In 1797, Gauss's doctoral thesis was a proof of the fundamental theorem of algebra which states that every polynomial equation with real or complex coefficients has as many roots as its degree. The root is where the polynomial is equal to zero. Let's look at an example:
x2 - 9 = 0, adding 9 to both sides,
x2 = 9, taking the square root of both sides
x = plus and minus 3, which are the roots.

But, another way of writing the equation is:
x2 - 9 = (x + 3) (x - 3) which are called its factors.

By 1801, Gauss had invented algebraic number theory, which featured the idea of "modulos". These define sets of numbers. For example, if (a - b) = c, and c can be divided by m, then a and b are congruent to each other by the number m. Let's see what this looks like:
720 - 480 = 240
240 can be divided by the numbers 60, 20, 10, etc.
Let's pick 60 as our c, so we can say,
720 is congruent to 480 by modulo 60.

We use modulo 60 arithmetic every day when we tell time on a clock. Every hour on a clock is modulo 60 because it is divisible by 60 minutes.
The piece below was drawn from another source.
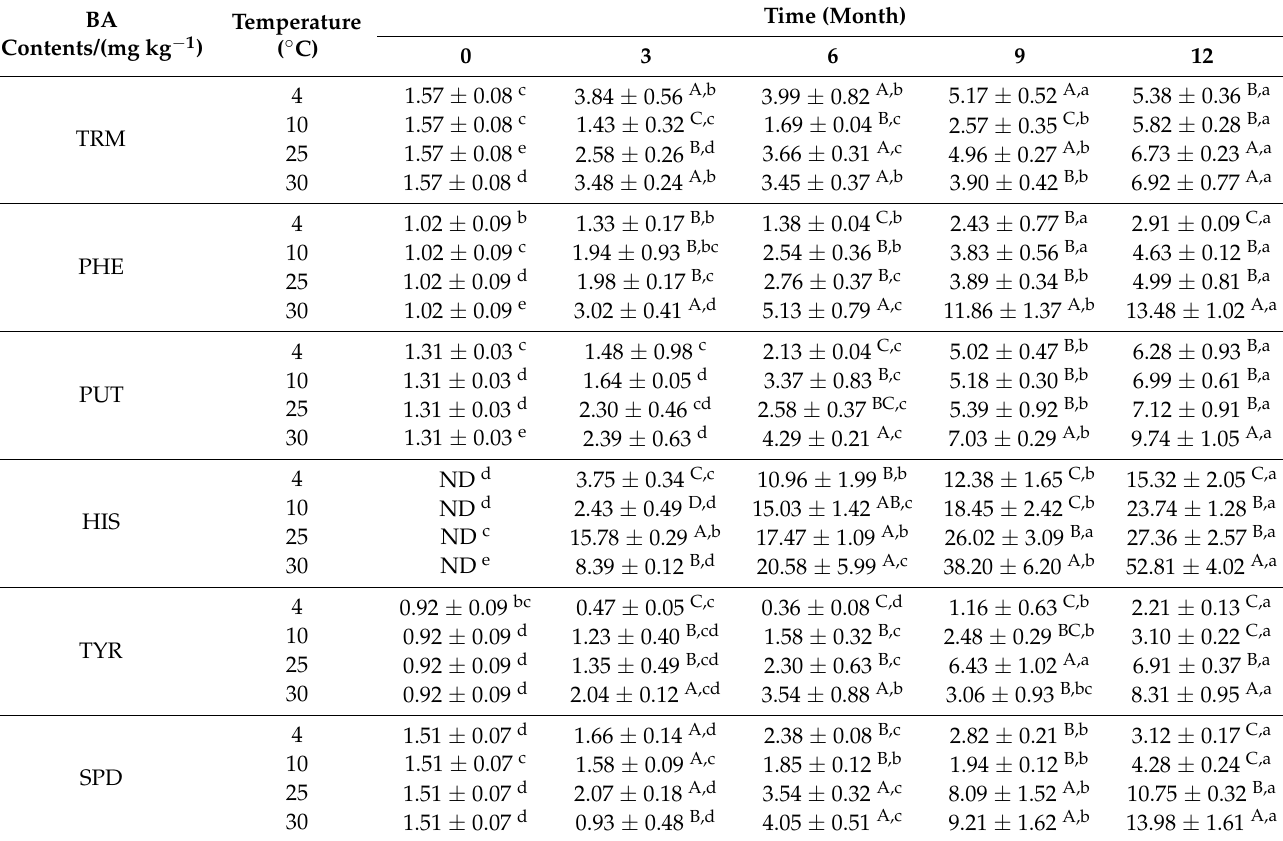
Table 1. Changes of BAs in canned mud carp during storage at different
Gauss also contributed to the understanding of the prime number theorem which gives an approximate value for the number of primes less than or equal to any given positive real number, x, π(x). A prime number is a whole number greater than 1, whose only factors are 1 and itself. A factor is a whole numbers that can be divided evenly into another number.

That means there is only one prime between 1 and 2 (the number 2), two primes between 1 and 3.5 (the numbers 2 and 3), and four primes between 1 and 11 (the numbers 2, 3, 5 and 7)
π(2) = 1
π(3.5) = 2
π(10) = 4.
The first prime numbers are: 2, 3, 5, 7, 11, 13, 17, 19, 23 and 29.

Contributions to Astronomy and Statistics

In 1800, the Italian astronomer Giuseppe Piazzi had discovered the dwarf planet Ceres, but it soon vanished behind the Sun before sufficient observations had been taken to calculate its orbit, and where it would reappear. Many astronomers submitted their ideas of where Ceres would reappear, but one idea differed dramatically from the rest – Gauss's.

When Ceres reappeared on December 7, 1801, it was almost exactly where Gauss had predicted it would be. To find Ceres, Gauss had invented the method of least squares. This method finds the line of best fit for a set of data, where each point of data is representative of the relationship between a known independent variable and an unknown dependent variable. Today, the method of least squares is used extensively in the financial industry.

After that, Gauss worked for many years as an astronomer, and he published a major work on the computation of orbits. Between 1818 and 1832, the Duke of Hanover set Gauss the task of surveying the territory of Hanover. That surveying led Gauss to formulate a new concept of the curvature of surfaces, and this was the first murmurings of the branch of mathematics called topology.

During the 1830s, Gauss became interested in magnetism and participated in the first worldwide survey of the Earth's magnetic field. To do that, he invented the magnetometer. Towards the end of his life, Gauss came to doubt that Euclidian geometry was complete, and he thought that there must exist an alternate geometric description of space. But, Gauss failed to publish his ideas, and this left the door open to the Hungarian Janos Bolyai and the Russian Nikolay Lobachevsky. Following Gauss's death in 1855, many new ideas were found among his unpublished papers, and it was left to Bernhard Riemann to complete the overthrow of Euclidian Geometry.